**Stored data entries**
-=-=-=-=-

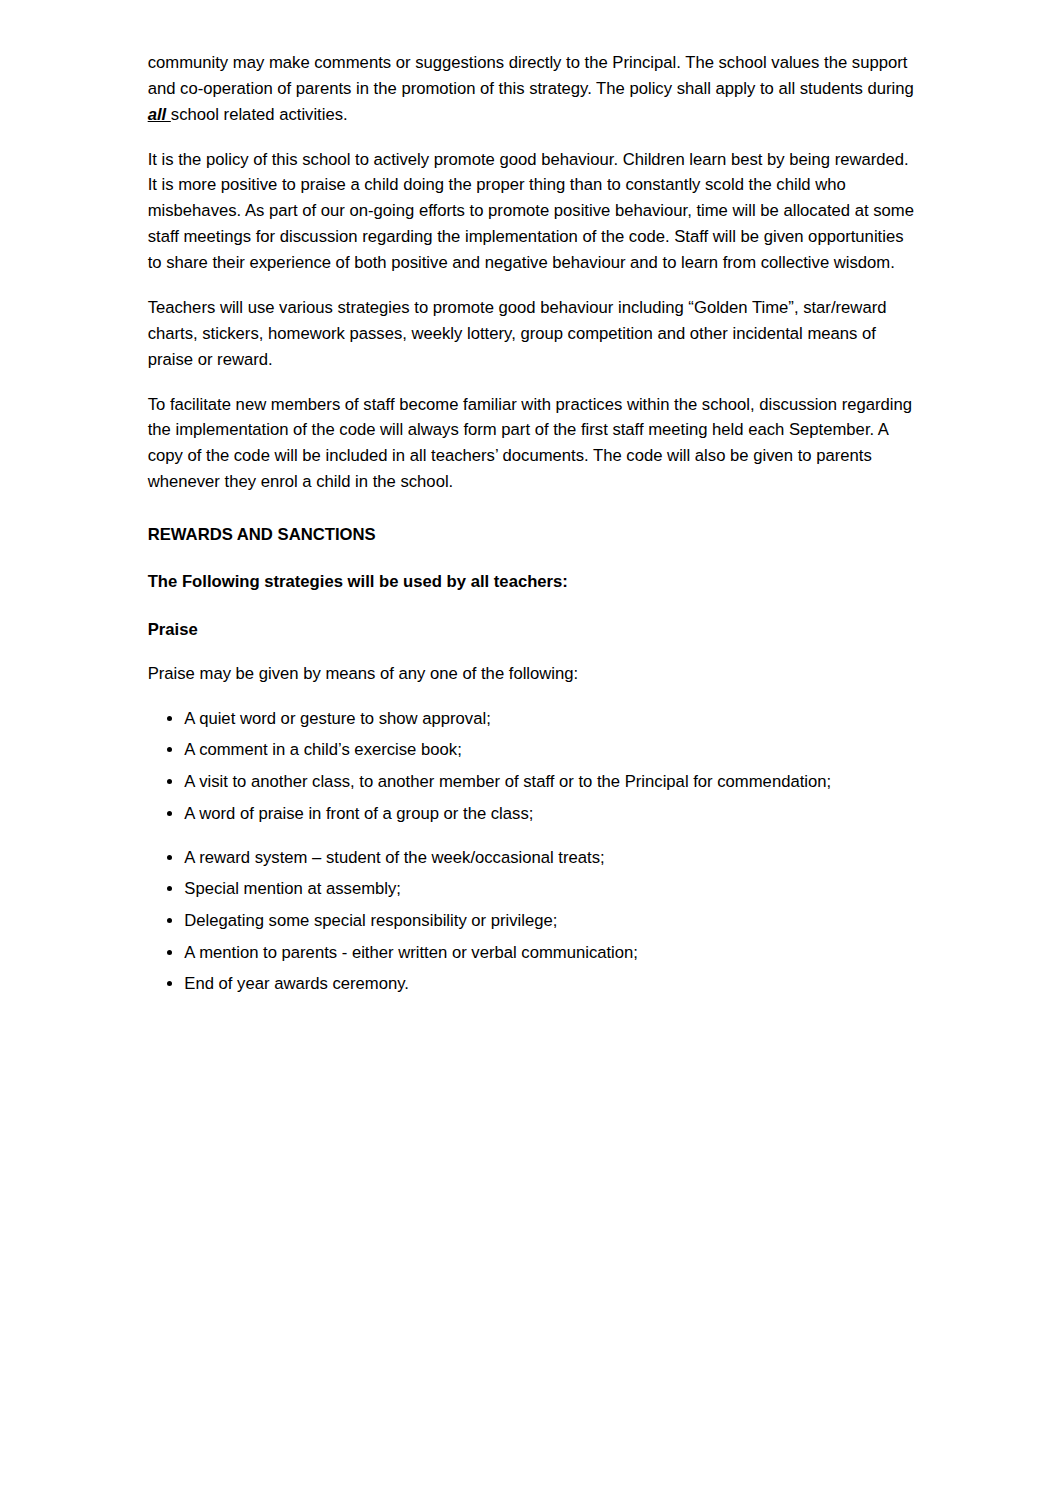community may make comments or suggestions directly to the Principal. The school values the support and co-operation of parents in the promotion of this strategy. The policy shall apply to all students during all school related activities.
It is the policy of this school to actively promote good behaviour. Children learn best by being rewarded. It is more positive to praise a child doing the proper thing than to constantly scold the child who misbehaves. As part of our on-going efforts to promote positive behaviour, time will be allocated at some staff meetings for discussion regarding the implementation of the code. Staff will be given opportunities to share their experience of both positive and negative behaviour and to learn from collective wisdom.
Teachers will use various strategies to promote good behaviour including “Golden Time”, star/reward charts, stickers, homework passes, weekly lottery, group competition and other incidental means of praise or reward.
To facilitate new members of staff become familiar with practices within the school, discussion regarding the implementation of the code will always form part of the first staff meeting held each September. A copy of the code will be included in all teachers’ documents. The code will also be given to parents whenever they enrol a child in the school.
REWARDS AND SANCTIONS
The Following strategies will be used by all teachers:
Praise
Praise may be given by means of any one of the following:
A quiet word or gesture to show approval;
A comment in a child’s exercise book;
A visit to another class, to another member of staff or to the Principal for commendation;
A word of praise in front of a group or the class;
A reward system – student of the week/occasional treats;
Special mention at assembly;
Delegating some special responsibility or privilege;
A mention to parents - either written or verbal communication;
End of year awards ceremony.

-=-=-=-=-

Repeat exactly, and only, the lines from the one containing "A visit to another" through the last line above.

**ANSWER SPACE**
A visit to another class, to another member of staff or to the Principal for commendation;
A word of praise in front of a group or the class;
A reward system – student of the week/occasional treats;
Special mention at assembly;
Delegating some special responsibility or privilege;
A mention to parents - either written or verbal communication;
End of year awards ceremony.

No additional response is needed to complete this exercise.